L’actrice fait revivre ces belles années avec des mots qui font immédiatement image et d’une façon originale, irréductible aux catégories existantes. Ni entrée de clown ou numéro de cabaret mais plutôt du théâtre ultra-rapide qui fait apparaître un nouveau personnage, d’un froncement de bouche. Elle fabrique l’autorité maternelle d’un raclement de gorge aux terribles: RRRR et elle fait disparaître une scène d’un geste désinvolte. Il y a de la gourmandise chez  Flore Lefebvre des Noëttes à rappeler certains (mauvais) souvenirs, comme jouer une Érinye perchée sur un vieux lavabo avec ses fuites d’eau en guise de Styx, ou apprendre à dire les alexandrins, en ne faisant chanter que les voyelles. Ou encore trimer dans la boutique maternelle baba-cool. Babioles dont la vie est faite… Pour le vrai drame familial, allez voir La Mate: ici, on n’aura jamais droit au pathos.

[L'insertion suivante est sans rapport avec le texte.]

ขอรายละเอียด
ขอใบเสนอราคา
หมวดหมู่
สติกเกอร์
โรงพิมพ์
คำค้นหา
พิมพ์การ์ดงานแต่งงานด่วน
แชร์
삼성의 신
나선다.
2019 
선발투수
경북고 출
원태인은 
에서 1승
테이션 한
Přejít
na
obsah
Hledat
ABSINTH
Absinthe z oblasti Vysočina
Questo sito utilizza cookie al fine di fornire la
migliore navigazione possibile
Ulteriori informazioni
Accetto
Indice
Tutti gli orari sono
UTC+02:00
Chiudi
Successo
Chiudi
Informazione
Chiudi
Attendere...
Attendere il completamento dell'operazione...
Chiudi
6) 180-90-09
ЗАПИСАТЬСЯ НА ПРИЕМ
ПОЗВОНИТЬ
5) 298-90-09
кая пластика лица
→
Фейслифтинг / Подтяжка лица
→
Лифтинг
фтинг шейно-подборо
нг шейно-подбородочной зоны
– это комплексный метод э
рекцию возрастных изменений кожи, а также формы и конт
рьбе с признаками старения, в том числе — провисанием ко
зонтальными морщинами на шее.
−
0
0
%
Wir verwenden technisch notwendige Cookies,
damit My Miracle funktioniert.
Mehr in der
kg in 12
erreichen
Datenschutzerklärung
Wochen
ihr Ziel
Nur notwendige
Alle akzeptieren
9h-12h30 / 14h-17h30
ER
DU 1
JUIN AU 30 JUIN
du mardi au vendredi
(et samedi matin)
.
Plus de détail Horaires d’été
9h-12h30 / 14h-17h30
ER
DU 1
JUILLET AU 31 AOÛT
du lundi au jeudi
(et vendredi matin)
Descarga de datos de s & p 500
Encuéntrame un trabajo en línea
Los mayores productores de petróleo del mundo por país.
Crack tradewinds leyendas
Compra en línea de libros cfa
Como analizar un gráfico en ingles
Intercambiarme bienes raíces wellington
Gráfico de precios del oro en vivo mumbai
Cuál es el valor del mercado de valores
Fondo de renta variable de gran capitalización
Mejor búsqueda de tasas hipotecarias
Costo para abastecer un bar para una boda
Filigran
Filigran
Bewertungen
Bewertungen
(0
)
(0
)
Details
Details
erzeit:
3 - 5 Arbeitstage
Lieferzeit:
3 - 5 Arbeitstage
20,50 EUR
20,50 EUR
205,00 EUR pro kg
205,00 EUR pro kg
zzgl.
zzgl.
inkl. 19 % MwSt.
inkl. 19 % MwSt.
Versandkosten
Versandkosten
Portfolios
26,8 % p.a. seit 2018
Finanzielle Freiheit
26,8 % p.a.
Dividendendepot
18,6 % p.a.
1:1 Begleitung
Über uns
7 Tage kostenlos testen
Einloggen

Mais à du théâtre vrai. Elle joue sans artifice avec son corps d’aujourd’hui. En sage maillot de bain noir, elle a dix ans, quinze ans, tous les âges… Elle change de robe à vue en quelques secondes et prend le temps de nous passer ses musiques qui nous entêtent encore. Les jeunes générations reconnaissent celles qu’ils ont héritées de leurs parents ou grands-parents. Le montage des textes est parfois subtil et travaillé comme une dentelle, parfois coupé aux ciseaux. Et il y a des creux mais personne ne s’en plaint, car aussitôt la vague remonte et un moment vrai s’adresse à nous. Quelque chose comme un hymne à la vie et à chaque vie singulière. Pas besoin d’aller à la recherche du temps perdu : il est là et on en profite. Quelle belle chose que le temps présent ! Pourtant à la fin, l’actrice-narratrice ne s’interdit pas la nostalgie avec la projection de quelques diapos de son  enfance: une technologie ancienne pour évoquer un passé… bel et bien passé. Bref, un moment de théâtre précieux pour se requinquer sans mièvrerie, sans triche, sans filet mais avec panache…

Christine Friedel

Théâtre du Rond-Point, 1 bis avenue Franklin D. Roosevelt, Paris (VIII ème), jusqu’au 8 juin. T. : 01 44 95 98 21.
La Mate en sera joué en ce même Théâtre, les dimanches 19, 26 mai et 2 juin.

Le  texte est édité par Les Solitaires intempestifs. La Mate est publié aux éditions En Votre Compagnie.